WHAT THIS TASK INVOLVES
Once you have read the entries below, write them all out again exactly.

━━ STUDY MATERIAL ━━

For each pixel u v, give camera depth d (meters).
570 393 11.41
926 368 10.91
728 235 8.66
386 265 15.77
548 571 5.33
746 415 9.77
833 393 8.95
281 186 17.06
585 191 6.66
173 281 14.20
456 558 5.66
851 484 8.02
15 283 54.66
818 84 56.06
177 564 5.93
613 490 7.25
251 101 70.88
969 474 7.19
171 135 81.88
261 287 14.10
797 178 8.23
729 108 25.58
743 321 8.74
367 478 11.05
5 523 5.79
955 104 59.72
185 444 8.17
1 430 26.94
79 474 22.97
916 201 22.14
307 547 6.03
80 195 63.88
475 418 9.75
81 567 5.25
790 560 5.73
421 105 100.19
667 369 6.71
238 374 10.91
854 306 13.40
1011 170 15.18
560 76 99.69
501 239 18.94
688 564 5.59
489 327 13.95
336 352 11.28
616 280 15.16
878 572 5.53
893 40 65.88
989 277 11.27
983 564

━━━

REPLY
For each pixel u v, give camera depth d (meters).
570 393 11.41
926 368 10.91
728 235 8.66
386 265 15.77
548 571 5.33
746 415 9.77
833 393 8.95
281 186 17.06
585 191 6.66
173 281 14.20
456 558 5.66
851 484 8.02
15 283 54.66
818 84 56.06
177 564 5.93
613 490 7.25
251 101 70.88
969 474 7.19
171 135 81.88
261 287 14.10
797 178 8.23
729 108 25.58
743 321 8.74
367 478 11.05
5 523 5.79
955 104 59.72
185 444 8.17
1 430 26.94
79 474 22.97
916 201 22.14
307 547 6.03
80 195 63.88
475 418 9.75
81 567 5.25
790 560 5.73
421 105 100.19
667 369 6.71
238 374 10.91
854 306 13.40
1011 170 15.18
560 76 99.69
501 239 18.94
688 564 5.59
489 327 13.95
336 352 11.28
616 280 15.16
878 572 5.53
893 40 65.88
989 277 11.27
983 564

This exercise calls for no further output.